O Ministério Público do Paraná (MPPR) ajuizou duas novas ações civis públicas no âmbito da Operação Caçamba, que apura a atuação de organização criminosa com participação de agentes públicos em fraudes a licitações no município de Prudentópolis. As ações, propostas pelo Grupo Especializado na Proteção ao Patrimônio Público e no Combate à Improbidade Administrativa (Gepatria) de Guarapuava e pela 1ª Promotoria de Justiça de Prudentópolis, decorrem de investigações que identificaram a atuação do ex-prefeito de Prudentópolis na gestão 2013-2016 – Gilvan Agibert, que foi preso em flagrante e teve o mandato cassado – em diversos atos de improbidade administrativa.

Em uma das ações, são requeridos o ex-prefeito de Prudentópolis, o ex-secretário municipal de Transportes e Infraestrutura (2013-2016) e um empresário do ramo madeireiro. De acordo com o apurado, os agentes públicos autorizaram pagamento à empresa relacionado à entrega de vigas e pranchas de eucalipto destinadas ao reparo de pontes. O serviço, entretanto, não foi efetivamente prestado, o que causou prejuízo ao Município e enriquecimento indevido ao empresário.

Transporte escolar – Em outra ação, além do ex-prefeito, também são citados a ex-secretária municipal de Educação (gestão 2013-2016), um servidor público, um ex-vereador, dois empresários e uma empresa de transporte escolar. Neste caso, as apurações apontaram que o então vereador possuía uma empresa de transporte escolar que manteve diversos contratos com o Município. Para ocultar ser o proprietário do negócio, a empresa estava registrada em nome de dois sobrinhos do agente público. Além disso, a empresa contratada não apresentava os requisitos legais de segurança, como comprovação de vistoria semestral e seguro, o que provocou, além de prejuízo ao erário, efetivo risco aos alunos e professores transportados.

Os valores pleiteados para ressarcimento dos danos causados e aplicação de multa civil foram de R$ 433.120,22, no caso da empresa madeireira, e de R$ 15.746.546,61, na ação ligada ao transporte escolar.

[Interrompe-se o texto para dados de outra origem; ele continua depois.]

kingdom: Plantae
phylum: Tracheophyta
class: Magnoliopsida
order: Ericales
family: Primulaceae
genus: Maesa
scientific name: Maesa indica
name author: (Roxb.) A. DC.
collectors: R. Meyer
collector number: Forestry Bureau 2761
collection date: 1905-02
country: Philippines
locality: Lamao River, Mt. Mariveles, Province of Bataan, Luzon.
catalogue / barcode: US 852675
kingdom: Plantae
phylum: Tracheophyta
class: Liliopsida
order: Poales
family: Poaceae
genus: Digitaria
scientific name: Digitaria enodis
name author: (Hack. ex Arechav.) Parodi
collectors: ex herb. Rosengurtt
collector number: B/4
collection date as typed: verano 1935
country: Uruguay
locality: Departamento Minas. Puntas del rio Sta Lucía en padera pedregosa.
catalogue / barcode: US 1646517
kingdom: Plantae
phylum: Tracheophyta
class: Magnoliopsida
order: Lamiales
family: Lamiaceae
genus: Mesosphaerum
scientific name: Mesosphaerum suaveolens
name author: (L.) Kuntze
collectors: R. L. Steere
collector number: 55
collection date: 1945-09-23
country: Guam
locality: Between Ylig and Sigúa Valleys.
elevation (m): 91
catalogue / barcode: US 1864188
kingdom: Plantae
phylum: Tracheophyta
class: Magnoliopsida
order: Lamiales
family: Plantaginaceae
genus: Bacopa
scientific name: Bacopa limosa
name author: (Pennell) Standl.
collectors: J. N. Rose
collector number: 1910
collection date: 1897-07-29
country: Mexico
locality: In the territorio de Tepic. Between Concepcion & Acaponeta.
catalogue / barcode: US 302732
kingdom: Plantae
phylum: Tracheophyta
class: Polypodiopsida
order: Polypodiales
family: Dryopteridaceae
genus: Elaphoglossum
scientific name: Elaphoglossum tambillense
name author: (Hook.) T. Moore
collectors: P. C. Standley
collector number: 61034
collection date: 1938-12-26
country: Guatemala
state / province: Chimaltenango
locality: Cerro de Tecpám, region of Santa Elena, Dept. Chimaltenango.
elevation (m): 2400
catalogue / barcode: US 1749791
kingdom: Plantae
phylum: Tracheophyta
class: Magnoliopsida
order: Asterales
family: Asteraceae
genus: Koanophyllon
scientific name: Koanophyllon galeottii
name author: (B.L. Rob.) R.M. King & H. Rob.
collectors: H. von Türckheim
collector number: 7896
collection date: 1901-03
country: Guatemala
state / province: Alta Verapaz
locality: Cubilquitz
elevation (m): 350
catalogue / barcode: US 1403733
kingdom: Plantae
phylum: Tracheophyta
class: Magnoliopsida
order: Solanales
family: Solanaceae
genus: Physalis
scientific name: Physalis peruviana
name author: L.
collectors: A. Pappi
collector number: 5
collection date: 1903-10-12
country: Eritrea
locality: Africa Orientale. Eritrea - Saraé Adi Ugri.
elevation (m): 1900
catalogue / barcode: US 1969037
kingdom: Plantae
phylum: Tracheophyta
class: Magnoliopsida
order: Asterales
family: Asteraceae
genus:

Ao todo, já foram apresentadas oito ações civis públicas no âmbito da Operação Caçamba – deflagrada em 2015 –, que tramitam na Vara da Fazenda Pública da Comarca de Prudentópolis. (Do MPPR).

1 COMENTÁRIO

  1. DOLO
    Lendo a notícia vejo muito ruído e falta objetividade ou é uma barrigada do MP. Os exemplos dados dizem que o madeireiro falhou “O serviço, entretanto, não foi efetivamente prestado”, ora que serviço o empresário deveria prestar? O raciocínio imediato é que ele vende mercadorias (madeira) e não é prestador de serviços, que tal esclarecer isso!
    Já no caso do transporte escolar, a apuração está mal explicada, pois se a lei permite que os sobrinhos do político operem o serviço, não há em princípio, nenhuma ilegalidade, agora se houve fraude na licitação e ou se a gestão da empresa provou-se que era feita pelo político, aí sim, mas ninguém explica o que interessa, além do que, se fossem prender prefeitos por falta de vistoria em ônibus escolar, meu Deus.
    Até passa pela cabeça dos especialistas em conspiração, que a religião e a cultura local sejam o alvo. Brincadeirinha! Só acho que quando se põe alguém na cadeia é importantíssimo explicar muito bem os fundamentos, inclusive para os leigos, porque ninguém merece ser preso sem explicação, nem os malfeitores…
    Antes de ser taxado de defensor do diabo, digo que, lugar de corrupto é na cadeia, respeitado o devido processo legal e reservado o direito de resposta nos meios de comunicação!
    Alias nunca visitei Prudentópolis, dizem que é uma cidade bonitinha e que em seu nome homenageia a prudência!